I would like to take this opportunity to pay tribute to the Public Guardian and his office for their work to date in preparing for implementation of the Act. More broadly, ahead of his retirement later this year, I pay tribute to the Public Guardian, Alan Eccles, as an exemplary public servant who has done much to bring this issue to the fore and into greater public consciousness during his term of office.
The third aspect on which we have consulted is the fees for the new service. These are of two types. The first is court fees, and the proposal in the consultation is to adopt the existing fees in the High Court’s two divisions for the procedures concerned. This mirrors the approach taken for fees under the Presumption of Death Act 2013. The second type of fee is that levied by the Public Guardian for registration and supervision of guardians. These will be new fees, but the expectation in the consultation is that the approach will follow that taken by the Public Guardian in relation to existing fees for deputies. For both these types of fees, we expect that there will be the usual exemptions and remissions.
I have to say that this is not a simple process, because the fees are currently calculated to strike a balance between being affordable and covering the costs of operating the system. Obviously, for something new, it is difficult to estimate both what the costs will be and what the volume of cases will be, but it is important that we strike the right balance between ensuring that costs are covered and not allowing a situation whereby, in the initial months, when there may be only a few applications, people face a prohibitive fee. We need to strike an appropriate balance.
The fourth and final aspect on which we have consulted is the content of a draft code of practice offering guidance to guardians and those considering whether to make a guardianship application. The Act requires the Lord Chancellor to issue a code of practice, and we intend to do that when the Act comes into force. In drawing up the draft code, we have been at pains to make it as accessible as possible to the layperson, and it features a glossary of terms and a number of examples of scenarios that may be faced by the family and friends of missing people. However, we know from the comments that we have received that we can make further progress towards that objective.

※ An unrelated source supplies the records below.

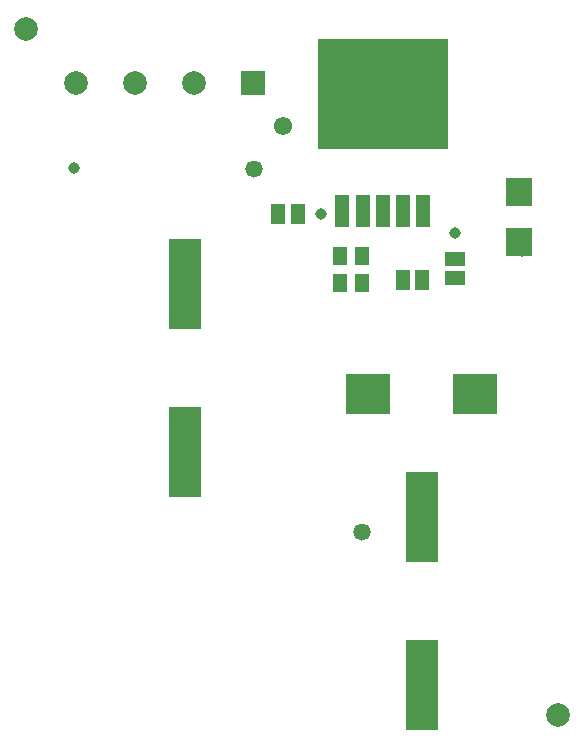
<source format=gbr>
%TF.GenerationSoftware,Altium Limited,Altium Designer,21.1.1 (26)*%
G04 Layer_Color=8388736*
%FSLAX42Y42*%
%MOMM*%
%TF.SameCoordinates,4B38A6DA-841C-4E6F-8FC0-14FCB5F023F9*%
%TF.FilePolarity,Negative*%
%TF.FileFunction,Soldermask,Top*%
%TF.Part,Single*%
G01*
G75*
%TA.AperFunction,ComponentPad*%
%ADD27C,2.00*%
%ADD28R,2.00X2.00*%
%ADD29C,1.55*%
%TA.AperFunction,ViaPad*%
%ADD30C,1.47*%
%ADD31C,0.97*%
%TA.AperFunction,FiducialPad,Global*%
%ADD35C,2.00*%
%TA.AperFunction,SMDPad,CuDef*%
%ADD36R,2.70X7.70*%
%ADD37R,1.67X1.17*%
%ADD38R,3.70X3.40*%
%ADD39R,1.20X1.60*%
%ADD40R,11.10X9.30*%
%ADD41R,1.25X2.70*%
%ADD42R,2.25X2.45*%
%ADD43R,1.17X1.67*%
D27*
X7039Y10935D02*
D03*
X7539D02*
D03*
X8039D02*
D03*
D28*
X8539D02*
D03*
D29*
X8799Y10575D02*
D03*
D30*
X8547Y10211D02*
D03*
X9461Y7137D02*
D03*
D31*
X10820Y9512D02*
D03*
X7976Y8115D02*
D03*
X9969Y6160D02*
D03*
X7029Y10215D02*
D03*
X9119Y9830D02*
D03*
X10249Y9671D02*
D03*
D35*
X6617Y11392D02*
D03*
X11125Y5588D02*
D03*
D36*
X9969Y7263D02*
D03*
Y5843D02*
D03*
X7963Y9232D02*
D03*
Y7812D02*
D03*
D37*
X10249Y9283D02*
D03*
Y9449D02*
D03*
D38*
X9519Y8306D02*
D03*
X10419D02*
D03*
D39*
X9278Y9474D02*
D03*
X9468D02*
D03*
Y9246D02*
D03*
X9278D02*
D03*
D40*
X9639Y10846D02*
D03*
D41*
X9979Y9856D02*
D03*
X9809D02*
D03*
X9639D02*
D03*
X9469D02*
D03*
X9299D02*
D03*
D42*
X10795Y10018D02*
D03*
Y9589D02*
D03*
D43*
X8922Y9830D02*
D03*
X8756D02*
D03*
X9810Y9271D02*
D03*
X9976D02*
D03*
%TF.MD5,46e7a73ef7e02570696adb5b817dde6e*%
M02*

</source>
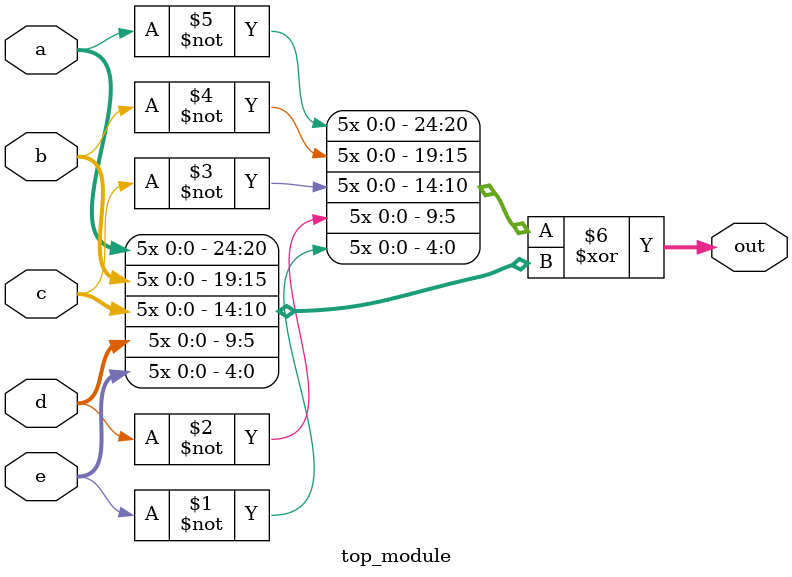
<source format=sv>
module top_module (
  input a,
  input b,
  input c,
  input d,
  input e,
  output [24:0] out
);

  assign out = ({{5{~a}}, {5{~b}}, {5{~c}}, {5{~d}}, {5{~e}}}) ^ ({{5{a}}, {5{b}}, {5{c}}, {5{d}}, {5{e}}});

endmodule

</source>
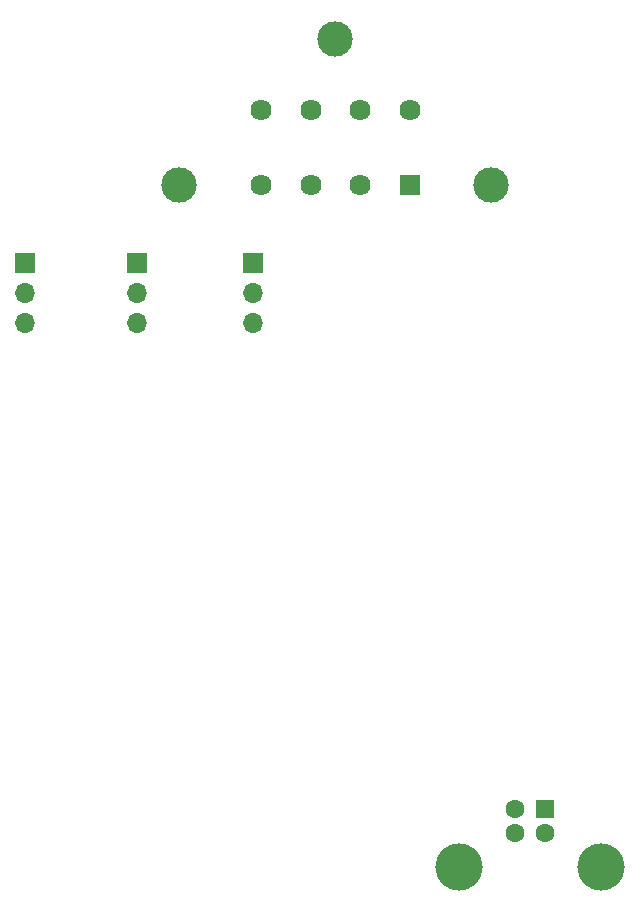
<source format=gbr>
%TF.GenerationSoftware,KiCad,Pcbnew,(7.0.0)*%
%TF.CreationDate,2023-06-27T20:49:59+12:00*%
%TF.ProjectId,VehicleVCU_PCB,56656869-636c-4655-9643-555f5043422e,rev?*%
%TF.SameCoordinates,Original*%
%TF.FileFunction,Soldermask,Bot*%
%TF.FilePolarity,Negative*%
%FSLAX46Y46*%
G04 Gerber Fmt 4.6, Leading zero omitted, Abs format (unit mm)*
G04 Created by KiCad (PCBNEW (7.0.0)) date 2023-06-27 20:49:59*
%MOMM*%
%LPD*%
G01*
G04 APERTURE LIST*
%ADD10C,2.990000*%
%ADD11R,1.785000X1.785000*%
%ADD12C,1.785000*%
%ADD13R,1.700000X1.700000*%
%ADD14O,1.700000X1.700000*%
%ADD15R,1.600000X1.600000*%
%ADD16C,1.600000*%
%ADD17C,4.000000*%
G04 APERTURE END LIST*
D10*
%TO.C,J2*%
X163210000Y-77400000D03*
X150000000Y-65000000D03*
X136792000Y-77400000D03*
D11*
X156284999Y-77399999D03*
D12*
X152095000Y-77400000D03*
X147905000Y-77400000D03*
X143715000Y-77400000D03*
X143715000Y-71000000D03*
X147905000Y-71000000D03*
X152095000Y-71000000D03*
X156285000Y-71000000D03*
%TD*%
D13*
%TO.C,JP1*%
X142999999Y-83959999D03*
D14*
X142999999Y-86499999D03*
X142999999Y-89039999D03*
%TD*%
D15*
%TO.C,J1*%
X167749999Y-130212499D03*
D16*
X165250000Y-130212500D03*
X165250000Y-132212500D03*
X167750000Y-132212500D03*
D17*
X172500000Y-135072500D03*
X160500000Y-135072500D03*
%TD*%
D13*
%TO.C,JP3*%
X123749999Y-83999999D03*
D14*
X123749999Y-86539999D03*
X123749999Y-89079999D03*
%TD*%
D13*
%TO.C,JP2*%
X133249999Y-83999999D03*
D14*
X133249999Y-86539999D03*
X133249999Y-89079999D03*
%TD*%
M02*

</source>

The draft code explains key concepts underpinning the Act and goes into some detail on the broad range of duties that guardians will carry out. The aim is that it will assist guardians to understand their responsibilities and equip them to meet their duties. It also aims to explain their powers and the limitations of those powers, as well as where guardians can turn for help. Once the content of the rules and regulations has been settled in the light of the consultation responses, we will include them in the code of practice. The code will be an important resource for guardians and people dealing with them. We intend to lay a draft before Parliament at least 40 days before it is issued, but in the meantime we intend to publish a revised draft in response to the consultation.
I will now address one of the points made by the hon. Member for Islwyn—my pronunciation of the name of his constituency will get better one of these days—in respect of relationships with financial institutions, both in the lead-up to the Act and once the Act is fully in force. Financial institutions are already getting engaged with this process and getting on board with these changes. Officials are ensuring that there is strong engagement directly with financial institutions to discuss setting up new systems for the process in guardianship cases, to ensure that it is as simple and efficient as possible for those who have to go through the pain of this situation.
The designation of the High Court, which I mentioned, will require a statutory instrument.